It’s no secret that Bozeman is a unique place. Somewhere between a granola-eating environmental nuthouse and an Old West cowboy town with shootouts and bank robbers, the Gallatin Valley holds riches far more valuable than gold, copper or silver.
If you have wandered downtown, it is likely that you’ve seen part of this wealth firsthand. The City of Bozeman partnered with Gallatin Art Crossing to call upon painters, illustrators and other artists to transform traffic boxes downtown into cornerstones of unique, high quality art.
Michael Blessing, the mind behind the piece on the corner of Tracy Avenue and Main Street., says the project is great for the community. His piece, titled ‘Kicking Up Dust,’ is an interpretation of what one might see at a rodeo.

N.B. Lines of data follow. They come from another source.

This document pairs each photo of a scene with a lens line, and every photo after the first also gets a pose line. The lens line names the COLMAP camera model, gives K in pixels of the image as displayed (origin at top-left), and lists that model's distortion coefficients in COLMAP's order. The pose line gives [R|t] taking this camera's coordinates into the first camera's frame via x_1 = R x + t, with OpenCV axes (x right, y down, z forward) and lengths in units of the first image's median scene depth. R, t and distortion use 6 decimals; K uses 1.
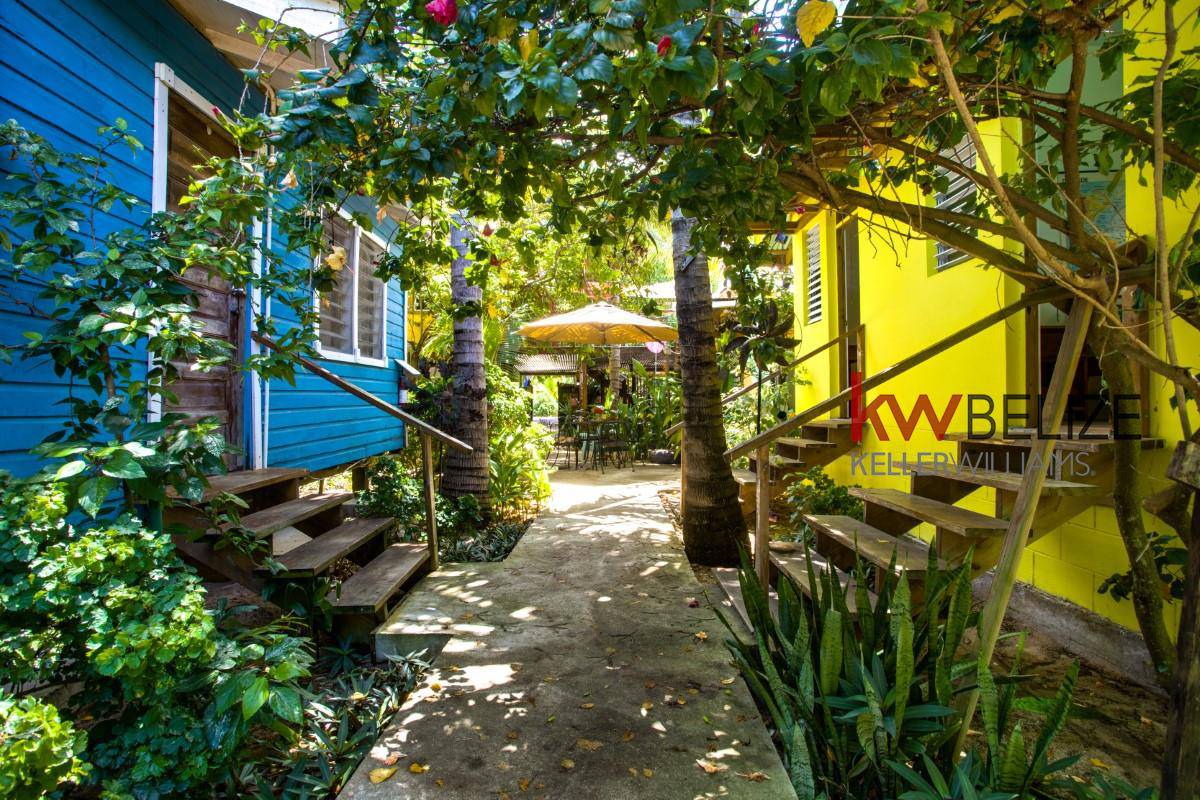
lens RADIAL K [[594.2, 0, 601.0], [0, 594.2, 399.2], [0, 0, 1]] dist [-0.044229, 0.015940]
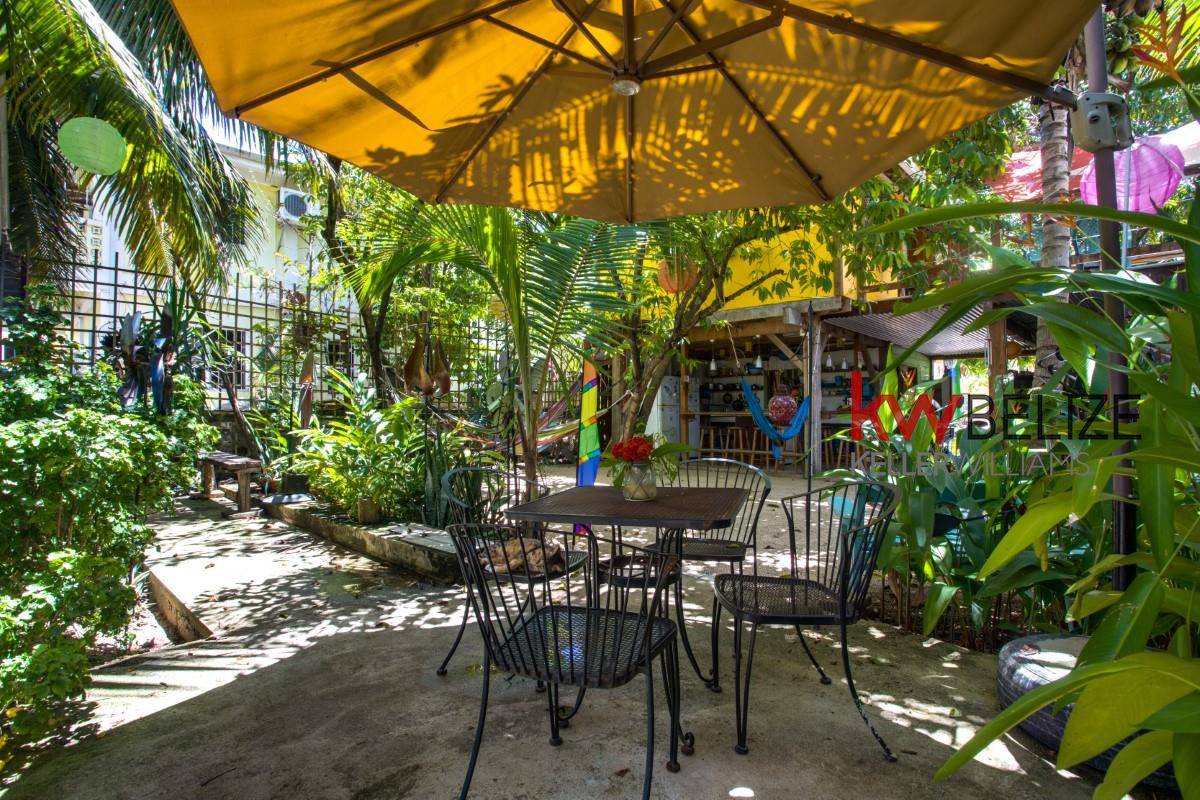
lens RADIAL K [[594.2, 0, 597.6], [0, 594.2, 402.1], [0, 0, 1]] dist [-0.044229, 0.015940]
pose [[0.702317, -0.011069, -0.711778, 0.063150], [0.008812, 0.999938, -0.006856, 0.004559], [0.711810, -0.001458, 0.702371, 0.360830]]
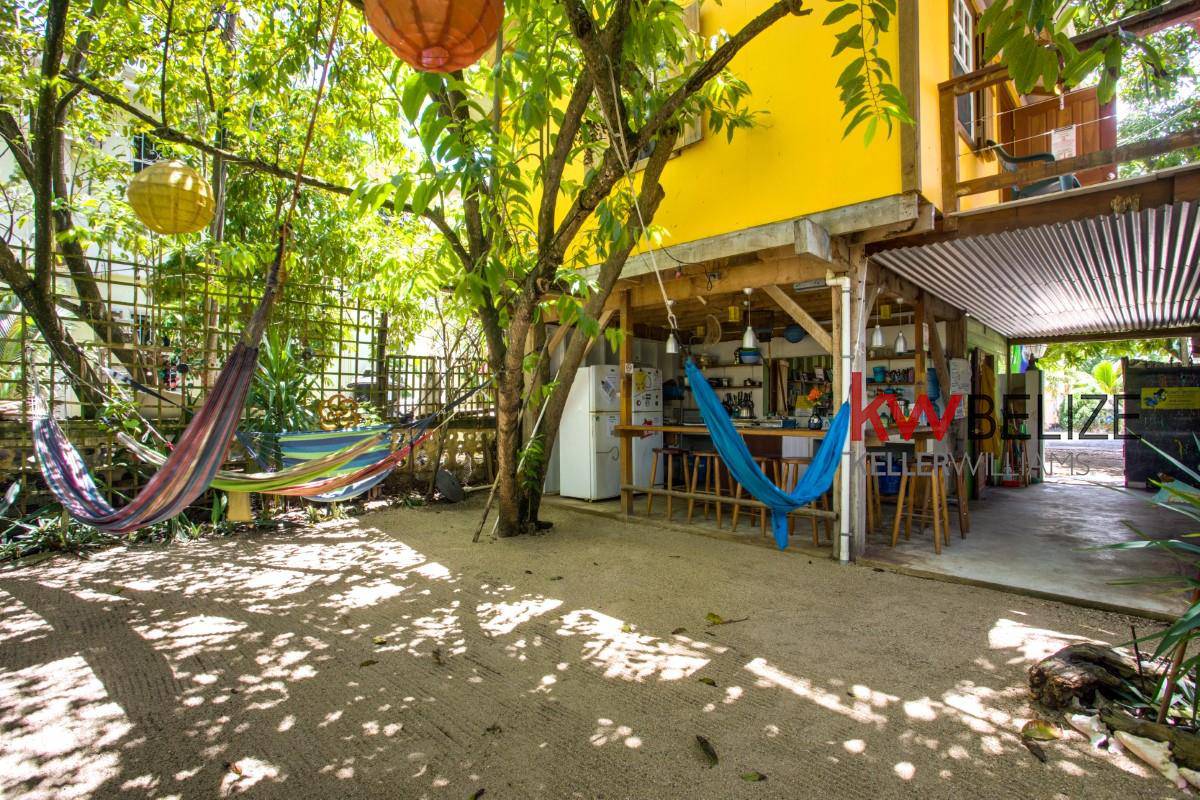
lens RADIAL K [[594.2, 0, 594.5], [0, 594.2, 407.3], [0, 0, 1]] dist [-0.044229, 0.015940]
pose [[0.691167, 0.004850, -0.722679, -0.043520], [0.004187, 0.999934, 0.010715, -0.002242], [0.722683, -0.010432, 0.691101, 0.559476]]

“I’ve always been a fan,” Blessing remarks, “It is amazing: the power of courage . . . or stupidity . . . to get on the back of a 2,000 pound animal, it is fascinating.”
Blessing wanted to capture something about Montana, but also put his personal style and flair into it. “I wanted to be outrageous, which is why there is such a contrast between the blue and the orange: it makes an impact,” the artist reflects. “Capturing something in motion, with power and passion, that’s what I love.” The bull and the rider are presented in front of a “firestorm” of orange and red that contrasts imaginatively the grey sidewalk and other surroundings.
Sarah Angst, another Bozeman artist took a different approach: making a collage of various images. She explains, “I envisioned locals and tourists walking downtown, noticing the box, and picking out a favorite image.”
On the corner of Black Avenue and Main Street, the “Bozeman Collage” features various images Angst has completed. “I chose a selection of my existing pieces that I felt represent Bozeman. Our love of nature and wildlife, the ridge at Bridger, our picturesque Main Street, our Yellowstone neighbors” and her list goes on.
“The originals of these images are hand painted linoleum block prints. To create them I begin with a drawing and then carve my drawing into linoleum. I then print the black outline from the carved block and finally I bring the images to life by hand painting each impression with watercolor inks,” Angst said.
Although the art is original and unique to Bozeman, dressing up traffic boxes is an idea that is gaining popularity across the west. Missoula, Great Falls and Boise are just a few examples of cities that have put local artists on display in a creative way. But why is this so popular?
According to the Gallatin Art Crossing, “The goal of the a.r.t project is to add public art to the streetscape and decrease the instances of graffiti, poster and sticker vandalism on traffic control boxes.”
Blessing thinks the project is more fundamental: “When I walk downtown, I like to see a nice piece of art or two. That’s good enough for me.”